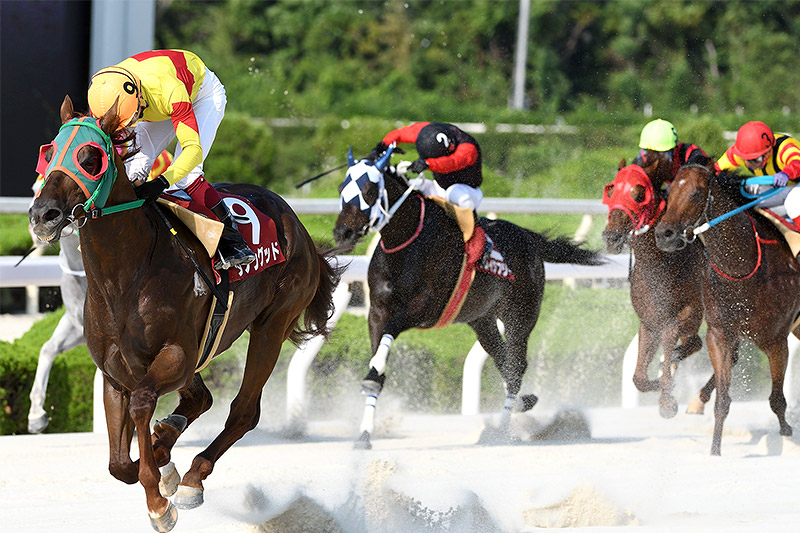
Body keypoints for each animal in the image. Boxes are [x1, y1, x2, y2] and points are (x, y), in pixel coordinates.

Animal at [28, 95, 341, 531]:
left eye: (90, 158)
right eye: (48, 153)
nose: (44, 215)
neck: (124, 275)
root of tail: (298, 226)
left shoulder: (176, 355)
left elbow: (143, 405)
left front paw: (159, 501)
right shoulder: (115, 374)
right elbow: (118, 463)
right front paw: (159, 462)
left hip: (271, 325)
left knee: (244, 411)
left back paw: (193, 476)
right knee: (199, 400)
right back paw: (169, 443)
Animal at [332, 147, 604, 449]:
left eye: (369, 190)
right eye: (342, 188)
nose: (342, 232)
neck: (407, 245)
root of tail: (530, 237)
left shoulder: (425, 308)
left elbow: (391, 333)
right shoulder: (377, 311)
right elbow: (378, 363)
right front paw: (364, 435)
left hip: (520, 315)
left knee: (515, 367)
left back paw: (502, 431)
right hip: (482, 320)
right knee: (503, 361)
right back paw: (523, 403)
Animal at [601, 161, 709, 418]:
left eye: (639, 194)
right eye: (612, 190)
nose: (611, 237)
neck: (661, 265)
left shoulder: (690, 312)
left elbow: (671, 337)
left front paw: (667, 399)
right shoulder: (649, 321)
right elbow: (638, 378)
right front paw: (663, 383)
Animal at [654, 163, 800, 455]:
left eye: (697, 193)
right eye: (670, 190)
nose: (664, 234)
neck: (742, 267)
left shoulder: (777, 342)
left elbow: (777, 399)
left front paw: (787, 433)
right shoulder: (720, 334)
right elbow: (723, 399)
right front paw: (715, 450)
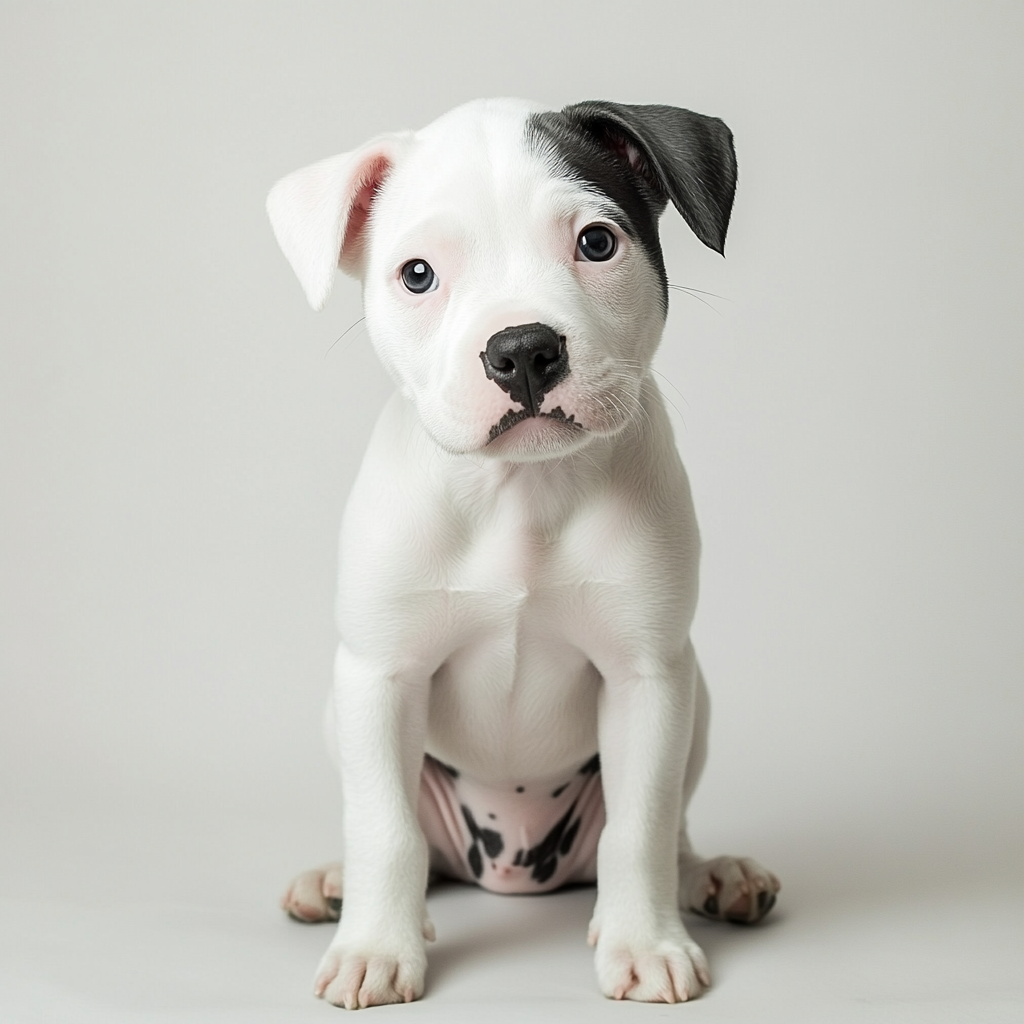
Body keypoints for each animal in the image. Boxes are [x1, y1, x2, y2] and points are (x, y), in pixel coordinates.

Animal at [268, 96, 778, 1007]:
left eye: (597, 243)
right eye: (418, 274)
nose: (523, 350)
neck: (519, 495)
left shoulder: (647, 679)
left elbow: (642, 828)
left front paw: (645, 943)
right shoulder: (379, 676)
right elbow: (384, 829)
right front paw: (376, 947)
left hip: (697, 701)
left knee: (670, 831)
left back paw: (714, 876)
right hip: (344, 709)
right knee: (414, 842)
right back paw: (333, 883)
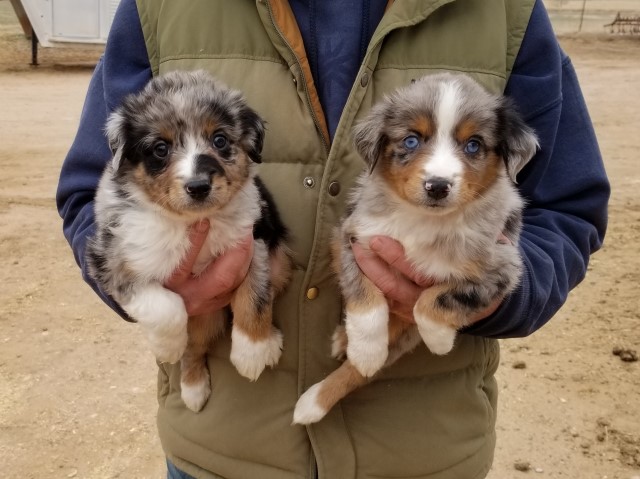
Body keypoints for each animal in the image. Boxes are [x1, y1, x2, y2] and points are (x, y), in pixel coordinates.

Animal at [87, 69, 292, 414]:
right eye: (160, 148)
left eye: (220, 140)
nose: (198, 186)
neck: (192, 222)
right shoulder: (113, 260)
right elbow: (166, 308)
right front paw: (167, 347)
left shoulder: (253, 240)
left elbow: (255, 296)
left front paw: (252, 352)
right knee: (194, 348)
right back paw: (193, 389)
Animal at [296, 73, 540, 426]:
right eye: (411, 141)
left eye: (474, 145)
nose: (437, 186)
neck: (425, 221)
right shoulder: (351, 237)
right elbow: (365, 300)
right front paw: (366, 349)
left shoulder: (503, 268)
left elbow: (433, 300)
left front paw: (439, 340)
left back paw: (312, 402)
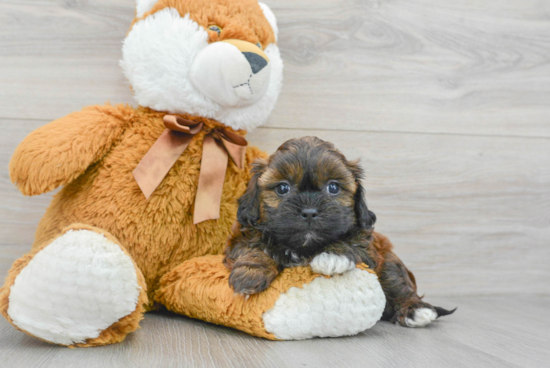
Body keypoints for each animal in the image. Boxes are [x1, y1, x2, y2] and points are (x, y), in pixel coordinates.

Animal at [224, 137, 458, 326]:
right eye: (282, 188)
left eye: (333, 187)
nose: (309, 212)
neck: (305, 247)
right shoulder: (242, 236)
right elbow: (254, 247)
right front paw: (250, 273)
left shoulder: (370, 246)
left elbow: (354, 242)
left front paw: (333, 256)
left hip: (389, 262)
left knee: (396, 282)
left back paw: (415, 310)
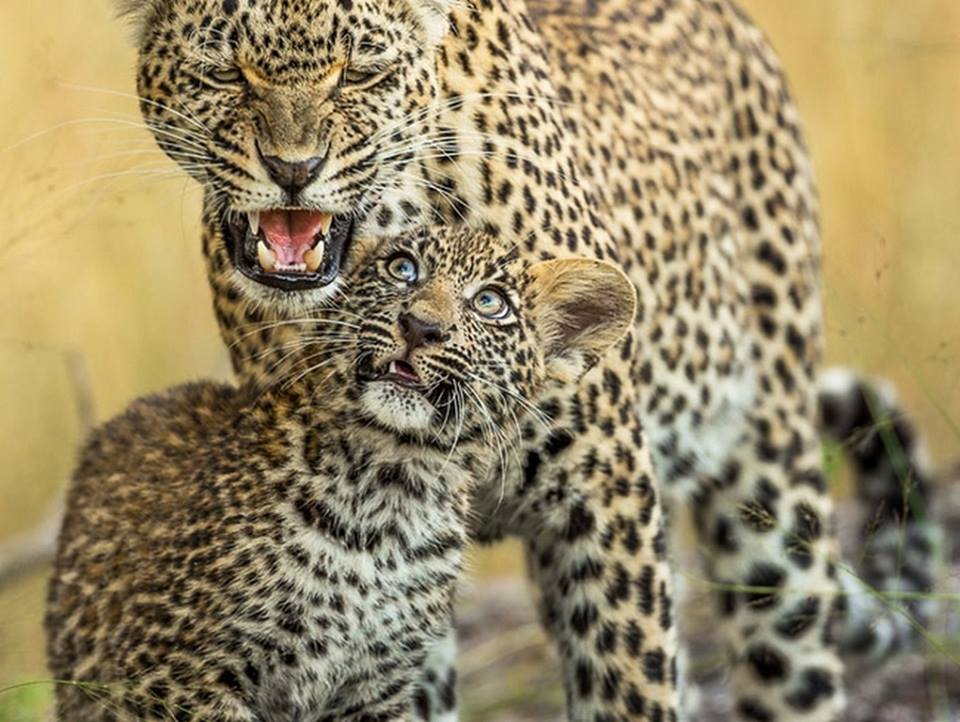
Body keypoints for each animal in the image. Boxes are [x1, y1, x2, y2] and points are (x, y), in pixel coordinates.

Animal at [45, 224, 638, 721]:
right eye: (403, 269)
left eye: (490, 303)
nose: (421, 326)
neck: (391, 493)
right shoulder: (175, 672)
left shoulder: (374, 690)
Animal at [114, 0, 939, 720]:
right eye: (225, 71)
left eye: (361, 72)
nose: (294, 169)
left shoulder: (605, 491)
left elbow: (627, 682)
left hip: (771, 477)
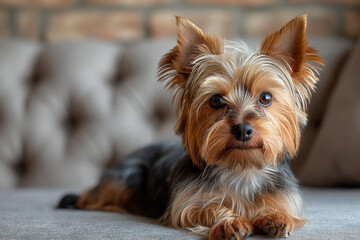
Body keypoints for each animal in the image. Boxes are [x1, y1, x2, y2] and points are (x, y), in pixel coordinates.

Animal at [59, 15, 324, 240]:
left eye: (266, 98)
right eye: (216, 100)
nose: (243, 130)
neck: (242, 168)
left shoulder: (285, 197)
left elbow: (280, 208)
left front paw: (274, 216)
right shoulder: (187, 204)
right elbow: (207, 207)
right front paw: (230, 222)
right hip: (125, 178)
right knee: (90, 198)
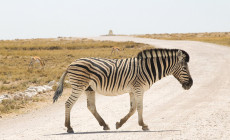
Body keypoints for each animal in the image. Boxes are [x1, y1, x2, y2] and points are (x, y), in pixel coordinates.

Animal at [53, 48, 192, 132]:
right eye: (185, 68)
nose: (190, 84)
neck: (148, 69)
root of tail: (70, 64)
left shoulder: (133, 90)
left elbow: (133, 109)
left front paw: (119, 124)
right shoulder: (138, 88)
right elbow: (140, 107)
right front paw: (144, 125)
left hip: (89, 88)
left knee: (91, 106)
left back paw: (104, 125)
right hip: (79, 85)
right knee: (68, 103)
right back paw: (69, 127)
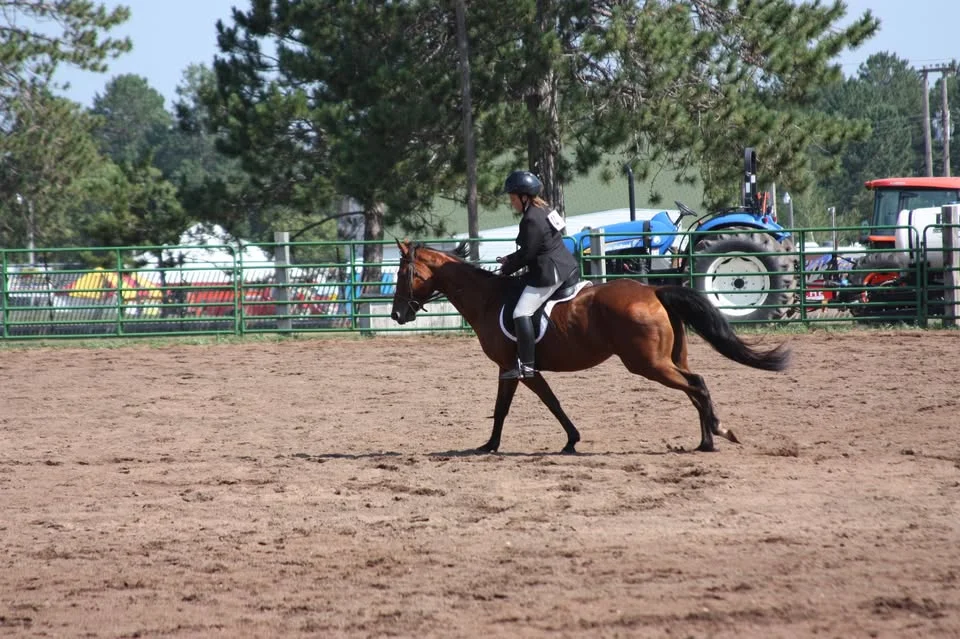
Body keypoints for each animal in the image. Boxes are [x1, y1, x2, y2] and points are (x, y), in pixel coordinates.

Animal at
___
What needs to be done —
Only one stretch of the entries above is wanted: the lines from the one containing "right eye: (411, 141)" through the one containing "left back paw: (312, 402)". Please reproduce it exactly.

Solution to this exercise —
right eye: (411, 141)
left eye: (474, 145)
nose: (437, 186)
neck: (425, 221)
right shoulder: (351, 237)
right elbow: (365, 300)
right front paw: (366, 349)
left shoulder: (503, 268)
left elbow: (433, 300)
left front paw: (439, 340)
left back paw: (312, 402)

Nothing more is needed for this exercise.